Metro's next-generation rail cars won't be the dramatic overhaul riders experienced when they first boarded the stainless steel 7000-series in 2015.

Instead, the agency is indicating it wants to improve on the design of the 7000-series cars when it ushers in the 8000-series beginning in 2024. There would be more handles for riders to hold on to, more screens to support digital advertising and charging ports for electronics. Notably absent, however, are the radical ideas Metro envisioned when it began dreaming up the 8000-series: open gangways to reduce crowding and allow free passage through rail cars, almost like an articulated bus; heated floors to make for a more comfortable ride and onboard WiFi to ensure passengers are always connected.

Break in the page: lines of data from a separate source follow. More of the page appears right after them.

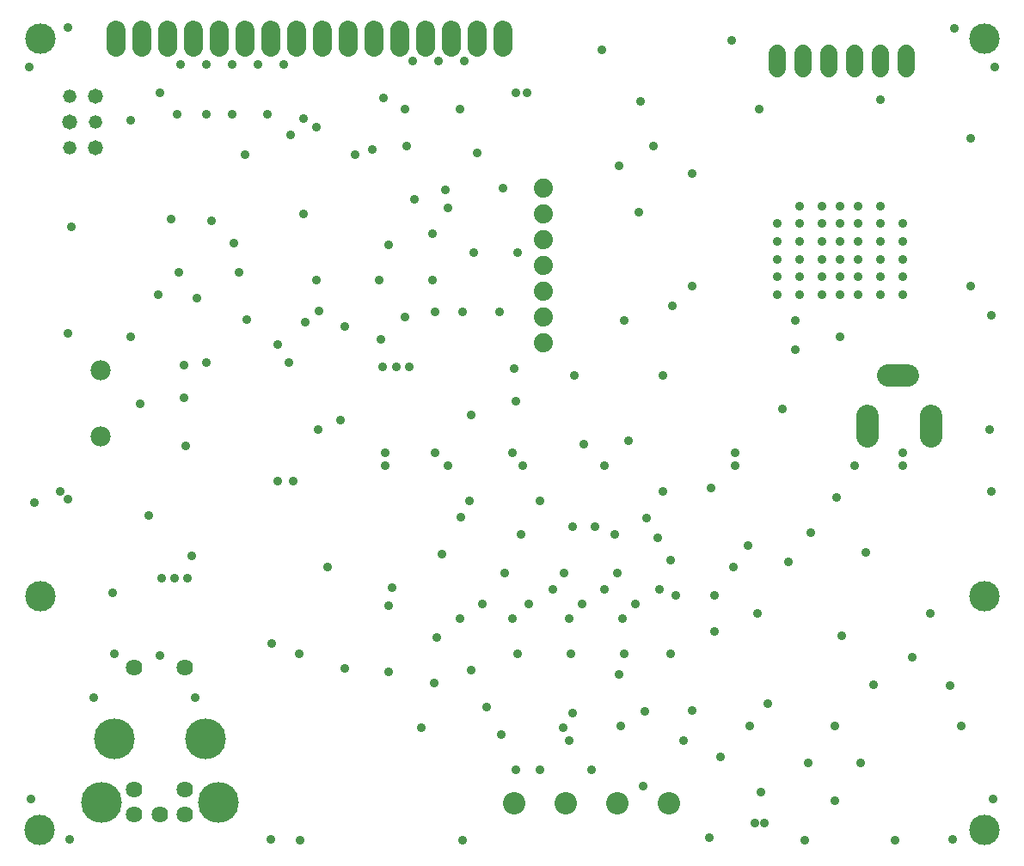
<source format=gbr>
G04 EAGLE Gerber RS-274X export*
G75*
%MOMM*%
%FSLAX34Y34*%
%LPD*%
%INSoldermask Bottom*%
%IPPOS*%
%AMOC8*
5,1,8,0,0,1.08239X$1,22.5*%
G01*
%ADD10C,3.003200*%
%ADD11C,1.879600*%
%ADD12C,1.320800*%
%ADD13C,1.625600*%
%ADD14C,4.019200*%
%ADD15C,2.203200*%
%ADD16C,1.727200*%
%ADD17C,1.879600*%
%ADD18C,2.203200*%
%ADD19C,1.981200*%
%ADD20C,0.909600*%
%ADD21C,1.473200*%


D10*
X24606Y24606D03*
X954881Y24606D03*
D11*
X100013Y796481D02*
X100013Y813245D01*
X125413Y813245D02*
X125413Y796481D01*
X150813Y796481D02*
X150813Y813245D01*
X176213Y813245D02*
X176213Y796481D01*
X201613Y796481D02*
X201613Y813245D01*
X227013Y813245D02*
X227013Y796481D01*
X252413Y796481D02*
X252413Y813245D01*
X277813Y813245D02*
X277813Y796481D01*
X303213Y796481D02*
X303213Y813245D01*
X328613Y813245D02*
X328613Y796481D01*
X354013Y796481D02*
X354013Y813245D01*
X379413Y813245D02*
X379413Y796481D01*
X404813Y796481D02*
X404813Y813245D01*
X430213Y813245D02*
X430213Y796481D01*
X455613Y796481D02*
X455613Y813245D01*
X481013Y813245D02*
X481013Y796481D01*
D10*
X25013Y804863D03*
X25013Y254863D03*
X955013Y804863D03*
X955013Y254863D03*
D12*
X53975Y696913D03*
X79375Y722313D03*
X53975Y747713D03*
D13*
X167875Y39688D03*
X117875Y39688D03*
X142875Y39688D03*
X117875Y184688D03*
X167875Y184688D03*
D14*
X187875Y114688D03*
X97875Y114688D03*
X200375Y52188D03*
X85375Y52188D03*
D13*
X167875Y64688D03*
X117875Y64688D03*
D15*
X839900Y412675D02*
X839900Y432675D01*
X902900Y432675D02*
X902900Y412675D01*
X879900Y472675D02*
X859900Y472675D01*
D16*
X750888Y775018D02*
X750888Y790258D01*
X776288Y790258D02*
X776288Y775018D01*
X801688Y775018D02*
X801688Y790258D01*
X827088Y790258D02*
X827088Y775018D01*
X852488Y775018D02*
X852488Y790258D01*
X877888Y790258D02*
X877888Y775018D01*
D17*
X520700Y581025D03*
X520700Y555625D03*
X520700Y530225D03*
X520700Y504825D03*
X520700Y606425D03*
X520700Y631825D03*
X520700Y657225D03*
D18*
X491914Y51050D03*
X542714Y51050D03*
X593514Y51050D03*
X644314Y51050D03*
D19*
X85000Y412363D03*
X85000Y477363D03*
D20*
X368300Y601663D03*
X385763Y698500D03*
X962025Y358775D03*
X188913Y779463D03*
X214313Y779463D03*
X239713Y779463D03*
X188913Y730250D03*
X214313Y730250D03*
X249238Y730250D03*
X163513Y779463D03*
X160338Y730250D03*
X384175Y735013D03*
X442913Y782638D03*
X595313Y679450D03*
X455613Y692150D03*
X14288Y776288D03*
X52388Y815975D03*
X114300Y723900D03*
X706438Y802481D03*
X768350Y527050D03*
X392113Y782638D03*
X417513Y782638D03*
X438150Y735013D03*
X153988Y627063D03*
X280988Y14288D03*
X577850Y793750D03*
X498475Y315913D03*
X755650Y439738D03*
X812800Y511175D03*
X925513Y814388D03*
X965200Y776288D03*
X265113Y779463D03*
X768350Y498475D03*
X284163Y631825D03*
X481013Y657225D03*
X358775Y566738D03*
X228600Y527844D03*
X695325Y96838D03*
X884238Y195263D03*
X274638Y368300D03*
X253206Y208756D03*
X874713Y384175D03*
X560388Y404813D03*
X517525Y349250D03*
X808038Y53975D03*
X963613Y55563D03*
X923925Y15875D03*
X15875Y55563D03*
X53975Y15875D03*
X684213Y17463D03*
X962025Y531813D03*
X258763Y368300D03*
X709613Y396875D03*
X628650Y698500D03*
X647700Y541338D03*
X280194Y198438D03*
X874713Y396875D03*
X252413Y15081D03*
X352425Y695325D03*
X360363Y508000D03*
D21*
X79375Y696913D03*
D20*
X846138Y168275D03*
X814388Y215900D03*
X838200Y298450D03*
X220663Y574675D03*
X495300Y593725D03*
X479425Y119063D03*
X414338Y534988D03*
X441325Y534988D03*
X600075Y527050D03*
X614363Y633413D03*
X449263Y433388D03*
X414338Y396875D03*
X269875Y485775D03*
X188913Y485775D03*
X168275Y403225D03*
X77788Y155575D03*
X177800Y155575D03*
X19050Y347663D03*
X123825Y444500D03*
X114300Y511175D03*
X441325Y14288D03*
X325438Y520700D03*
X449263Y182563D03*
X595313Y177800D03*
X646113Y198438D03*
X688975Y220663D03*
X688975Y255588D03*
X482600Y277813D03*
X541338Y277813D03*
X571500Y323850D03*
X593725Y277813D03*
X633413Y312738D03*
X650875Y255588D03*
X490538Y233363D03*
X546100Y233363D03*
X598488Y233363D03*
X400050Y125413D03*
X325438Y184150D03*
X307975Y284163D03*
X427038Y384175D03*
X709613Y384175D03*
X722313Y304800D03*
X762000Y288925D03*
X741363Y149225D03*
X666750Y142875D03*
X920750Y166688D03*
X735013Y61913D03*
X517525Y84138D03*
X568325Y84138D03*
X619125Y68263D03*
X658813Y112713D03*
X371475Y263525D03*
X438150Y233363D03*
X420688Y296863D03*
X809625Y352425D03*
X368300Y180975D03*
X415925Y214313D03*
X539750Y125413D03*
X781050Y90488D03*
X833438Y90488D03*
X777875Y14288D03*
X866775Y14288D03*
X96838Y258763D03*
X132000Y334488D03*
X174625Y295275D03*
X52388Y514350D03*
X141288Y552450D03*
X411163Y612775D03*
X492125Y479425D03*
X827088Y384175D03*
X549275Y323850D03*
X365125Y396875D03*
X365125Y384175D03*
X490538Y396875D03*
X581025Y384175D03*
X960438Y419100D03*
X179388Y549275D03*
X55563Y619125D03*
X298450Y419100D03*
X550863Y473075D03*
X500063Y384175D03*
X590550Y315913D03*
X638175Y358775D03*
X439738Y333375D03*
X193675Y625475D03*
X477838Y534988D03*
X361950Y481013D03*
X285750Y525463D03*
X296863Y566738D03*
X638175Y473075D03*
X493713Y750888D03*
X363538Y746125D03*
X812800Y552450D03*
X795338Y552450D03*
X795338Y569913D03*
X830263Y552450D03*
X830263Y569913D03*
X773113Y552450D03*
X852488Y552450D03*
X773113Y569913D03*
X812800Y569913D03*
X852488Y569913D03*
X852488Y587375D03*
X852488Y604838D03*
X852488Y622300D03*
X852488Y639763D03*
X830263Y587375D03*
X812800Y587375D03*
X795338Y587375D03*
X773113Y587375D03*
X773113Y604838D03*
X795338Y604838D03*
X812800Y604838D03*
X830263Y604838D03*
X830263Y622300D03*
X812800Y622300D03*
X795338Y622300D03*
X773113Y622300D03*
X773113Y639763D03*
X795338Y639763D03*
X812800Y639763D03*
X830263Y639763D03*
X142875Y750888D03*
X666750Y671513D03*
X874713Y587375D03*
X750888Y587375D03*
X750888Y604838D03*
X666750Y560388D03*
X874713Y622300D03*
X733425Y735013D03*
X941388Y560388D03*
X874713Y569913D03*
X750888Y622300D03*
X874713Y604838D03*
X750888Y552450D03*
X750888Y569913D03*
X941388Y706438D03*
X874713Y552450D03*
X852488Y744538D03*
D21*
X79375Y747713D03*
D20*
X52388Y350838D03*
X44450Y358775D03*
X504825Y750888D03*
X460375Y247650D03*
X506413Y247650D03*
X558800Y247650D03*
X611188Y247650D03*
X808038Y127000D03*
X931863Y127000D03*
X731838Y238125D03*
X901700Y238125D03*
X368300Y246063D03*
X227013Y690563D03*
X334963Y690563D03*
X144463Y273050D03*
X142875Y196850D03*
X157163Y273050D03*
X98425Y198438D03*
X169863Y273050D03*
X452438Y593725D03*
X622300Y331788D03*
X166688Y450850D03*
X166688Y482600D03*
X215900Y603250D03*
X296863Y717550D03*
X615950Y742950D03*
X258763Y503238D03*
X161925Y574675D03*
X284163Y725488D03*
X271463Y709613D03*
D21*
X53975Y722313D03*
D20*
X604838Y407988D03*
X708025Y284163D03*
X600075Y198438D03*
X547688Y198438D03*
X495300Y198438D03*
X412750Y169863D03*
X546100Y112713D03*
X493713Y84138D03*
X596900Y127000D03*
X620713Y141288D03*
X723900Y127000D03*
X685800Y361950D03*
X784225Y317500D03*
X423863Y655638D03*
X427038Y638175D03*
X493713Y447675D03*
X646113Y290513D03*
X300038Y536575D03*
X447675Y349250D03*
X384175Y530225D03*
X411163Y566738D03*
X388938Y481013D03*
X581025Y261938D03*
X376238Y481013D03*
X530225Y261938D03*
X393700Y646113D03*
X635000Y261938D03*
X320675Y428625D03*
X549275Y139700D03*
X465138Y146050D03*
X728663Y31750D03*
X738188Y31750D03*
M02*

</source>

Compare the exterior concept released in February 2017 to the one Metro issued Tuesday, which looks similar, but bears a much closer resemblance to the 7000-series trains now in operation.

Metro announced Tuesday that is has officially begun the procurement process for the 8000-series, issuing a request for proposals for the design and build of its next-generation rail car. The 8000s would replace the aging 2000- and 3000-series cars, with an option to also scrap the agency's second-most reliable fleet, the 6000-series, which came into service in 2006. Metro could purchase between 256 and 800 of the new cars, depending on whether it decides to retire the 6000s as they reach the midpoint of their 40-year anticipated lifespan.

"Options in the contract would allow Metro to purchase 'up to' 800 cars in all, giving the transit agency the flexibility to support a range of initiatives and scenarios, including expanding all trains to the maximum 8-car length, running trains more frequently during rush hours, and retiring the 6000-series fleet in lieu of a midlife overhaul program," the agency said in a news release.

Metro officials said last spring that the agency would need about 1,200 rail cars to meet future service needs, including the expansion of the Silver Line to Dulles International Airport and into Loudoun County. The agency's current fleet meets that threshold, and Metro has supported six-minute headways on five of six lines with the same number of cars (compared to the current eight minutes across six lines).

The agency has scrapped more than half of its 5000-series cars, it says, and the final of 748 7000-series cars are expected to arrive next year, Metro said.

Echoing comments he made in April, Metro General Manager Paul J. Wiedefeld credited the region's dedicated funding agreements for allowing the agency to plan for its future rail car upgrades.

"Today Metro is beginning the multi-year process of acquiring our next railcar fleet, which will take everything our customers love about 7000-series trains and build upon that success," Wiedefeld said in a statement. "I would take this opportunity to again thank our local jurisdictions -- Maryland, Virginia, and the District of Columbia -- for creating a dedicated capital funding source for Metro that has made this possible."

Though the upgrades represent an incremental change from the 7000-series, Metro says the new cars will be fitted with "the most advanced safety technology available." The agency has also indicated they will be more energy efficient.

Metro says it expects to award the contract in late 2019. The 7000-series rail cars are manufactured by Kawasaki at the company's rail car plant in Lincoln, Neb.